The first time she saw him, her pupils dilated. As if she was opening up a path to him, inviting him inside her soul. He slipped into her mind, poured, drip dropped through those black, wide holes. Molten gold gushing through the eye of the needle.

And when he looked at her, she felt the birds in her throat swell and caw cut and twitch and batter against her throat. She felt as though they might finally cut there way free, and he would see all the blood and words she so wanted to spill for him.

When he looked at her, the needle-girl, all runny ink and paper bones - he saw her for who she really was. He saw, and he treated. He said nothing but the truth.

And the truth is always harsh.

He was all harsh lines and strict curves. His chest was hard. His lips were not soft. His eyes were as cold as the pen he used to black out her name. She often imagined that pen and the needle of it, of it driving into her skin, into her eye. She imagined him writing her out of existence. And felt at peace.

He would melt. He would melt into her eyes. He would gush, hot gold, brilliant and spurting - fill up her rotten, half broken soul. She would barely be able to hold him up, her wirey, snapped heart not strong enough to hold him. He would burn her up, like angels do if you look at them. His light was that of a Seraphims, and she would be engulfed in awe and ecstasy so strong and so painful.

When he looked at her, with the bluest eyes she had ever seen, he saw her bare. Her faults, her shiverring, snivelling faults were all held up to him, and he would be her judge. She wanted him to hit her. She wanted him to slam her head against the ground. She wanted him to make her vomit out of all her thoughts, all of her bad things, all of her imperfections - and only he could do it because only he was perfect.

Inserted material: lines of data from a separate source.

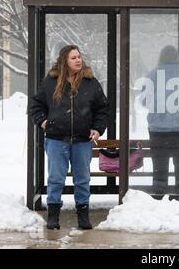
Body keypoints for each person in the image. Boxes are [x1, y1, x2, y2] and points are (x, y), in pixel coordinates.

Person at [29, 45, 109, 230]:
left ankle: (83, 216)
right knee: (56, 178)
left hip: (82, 140)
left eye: (79, 57)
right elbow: (36, 105)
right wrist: (42, 121)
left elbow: (102, 109)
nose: (78, 60)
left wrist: (97, 129)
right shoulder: (51, 81)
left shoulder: (90, 82)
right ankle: (53, 215)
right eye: (73, 58)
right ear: (65, 60)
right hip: (56, 139)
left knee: (82, 179)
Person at [142, 45, 179, 194]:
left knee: (159, 167)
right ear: (177, 57)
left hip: (157, 131)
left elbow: (144, 101)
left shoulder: (152, 75)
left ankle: (159, 193)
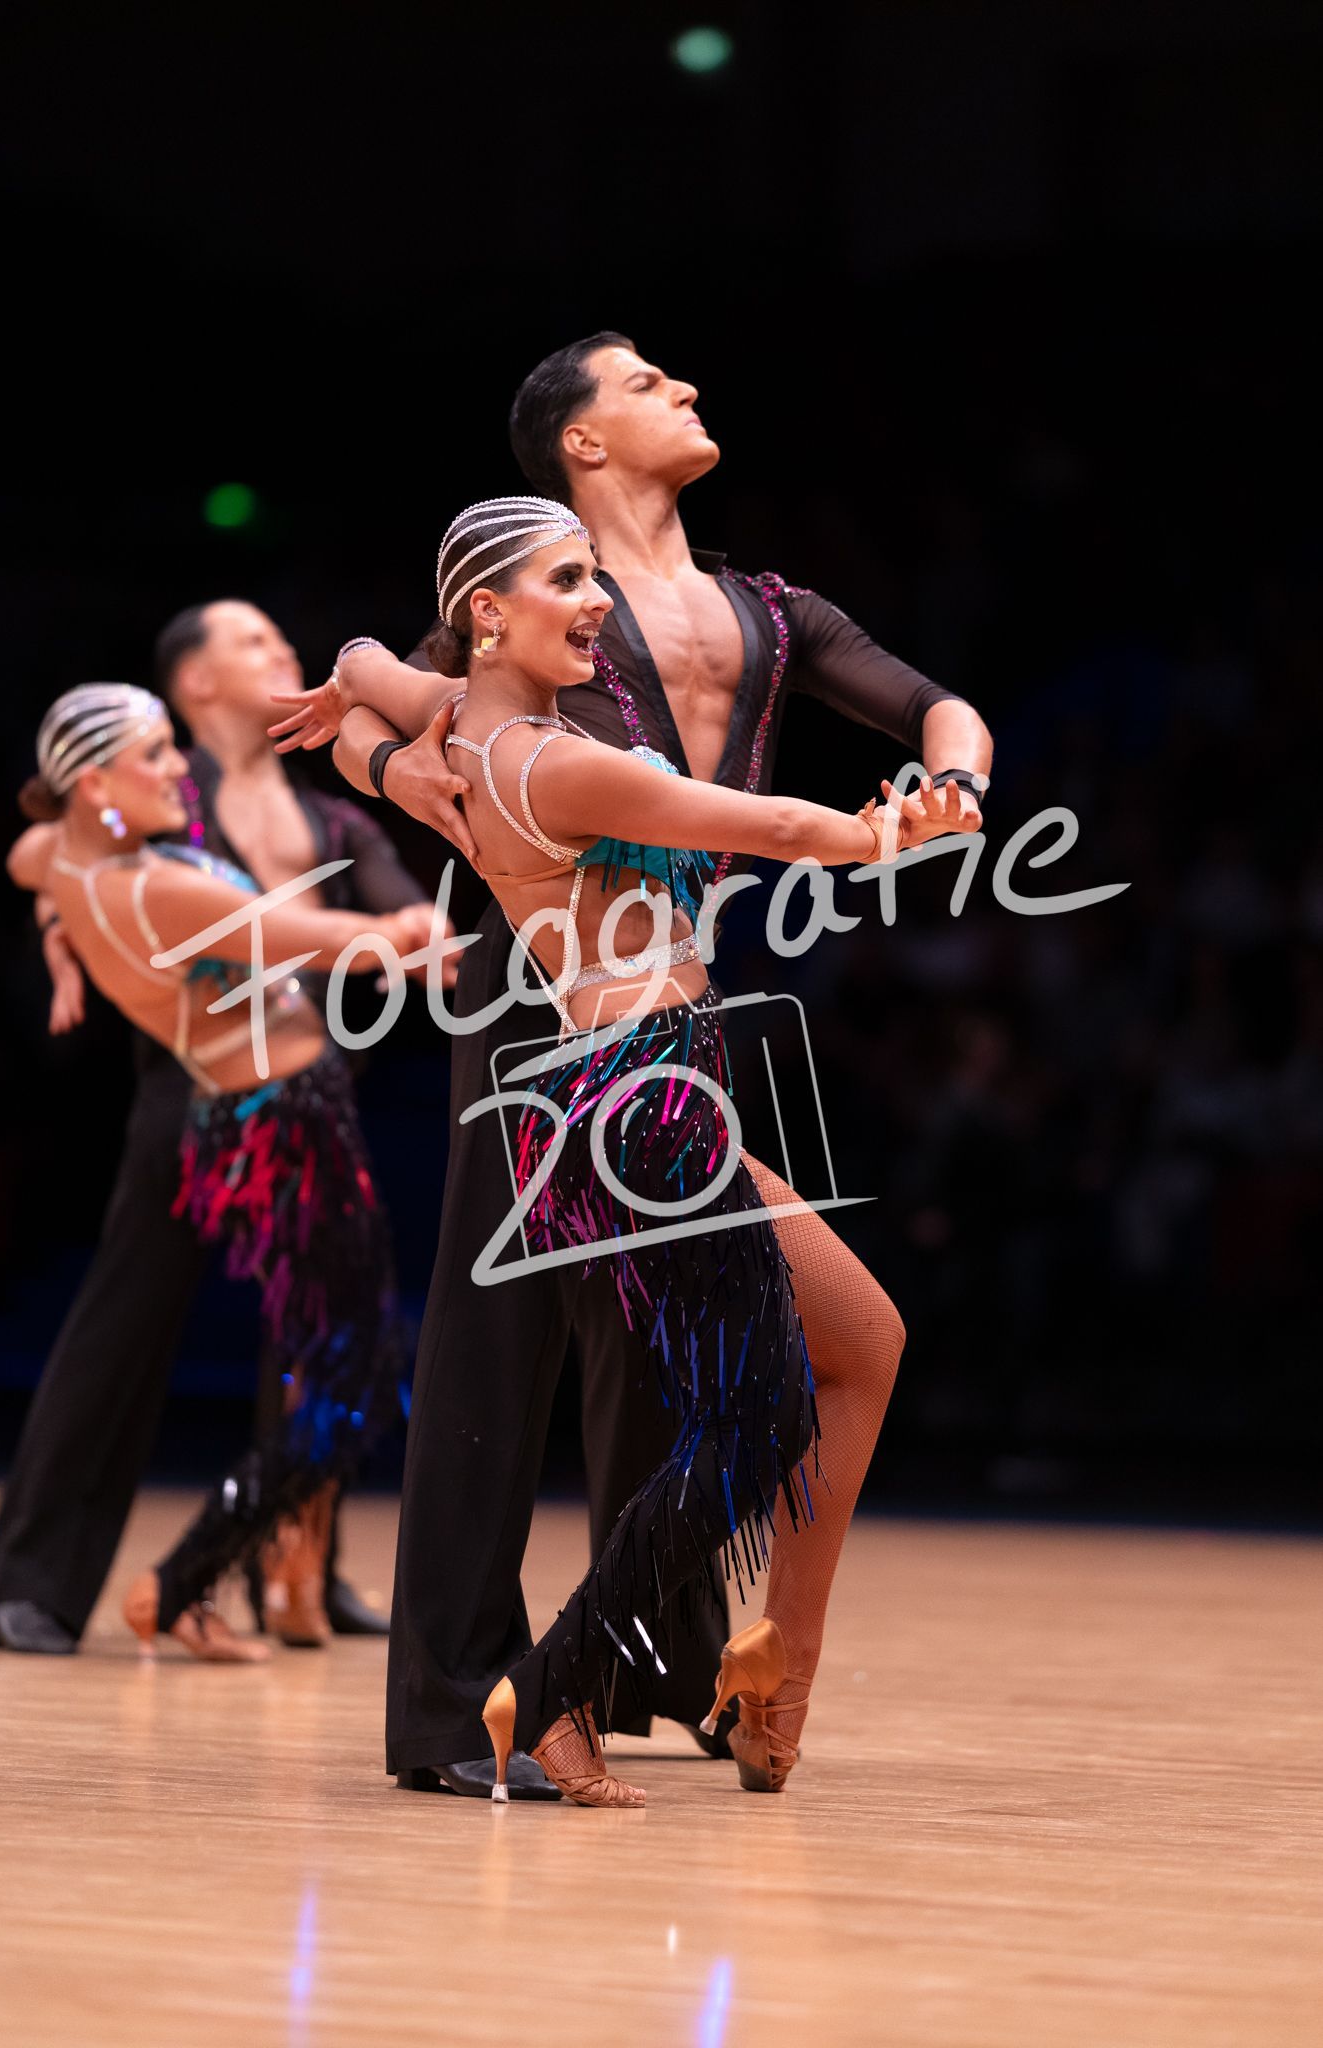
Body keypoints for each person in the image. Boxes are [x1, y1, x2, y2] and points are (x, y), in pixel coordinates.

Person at [274, 336, 991, 1798]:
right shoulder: (529, 634)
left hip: (671, 1022)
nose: (686, 388)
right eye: (648, 382)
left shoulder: (756, 612)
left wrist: (956, 780)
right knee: (518, 1348)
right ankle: (492, 1699)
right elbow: (379, 703)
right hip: (565, 1025)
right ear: (581, 442)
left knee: (748, 1366)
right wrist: (398, 768)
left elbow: (933, 702)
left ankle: (718, 1675)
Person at [0, 606, 444, 1656]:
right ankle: (37, 1582)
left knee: (319, 1337)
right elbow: (52, 855)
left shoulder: (329, 816)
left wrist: (427, 940)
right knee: (126, 1327)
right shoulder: (152, 788)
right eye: (253, 642)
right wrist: (59, 936)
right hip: (185, 1101)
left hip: (304, 1093)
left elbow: (395, 913)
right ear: (193, 682)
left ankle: (291, 1571)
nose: (283, 649)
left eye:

Everyone around them were worse than even she. They were lying, directionless worms - wriggling in their self-made dirt and obsessing over their own, self-made feces. Over and over again, they could never see the boot driving down, the beak slicing through the mud. This was them. She was barely any better, just a scrape above the rest - just worthy enough, but still in dire need of deserved correction.

She needed his fists. She needed his eyes. She needed him to cut out her heart.

She could imagine his voice in her ear. Telling her how pathetic she was. Telling her how disgusting she was. Telling her the truth, the only truth, the ecstatic, awesome, perfect truth.

She imagined, oh, she dared to imagine - she imagined his words turning sweet. A guilty pleasure, maybe not a lie. He'd tell her how he'd improve her, fix her, how he was the only man who could ever tame her, hold her, control her. He'd tell her that he'd use her. That she was to be used. That she was his.

She could come to that. She could be all aching and desperate and shuffling and ruin his gentle, soft, kind words with her blushing body and stupid, twitching legs. His words alone, forget his touch, forget his unsoft lips, forget the seaslug that he hid between his legs. She needed not that, her love was purer, her love was what every boy wanted - devoted, innocent, true.

When he looked at her, with his molten-eyes, his too blue eyes, his heartless, kind eyes - she knew she would never have these things.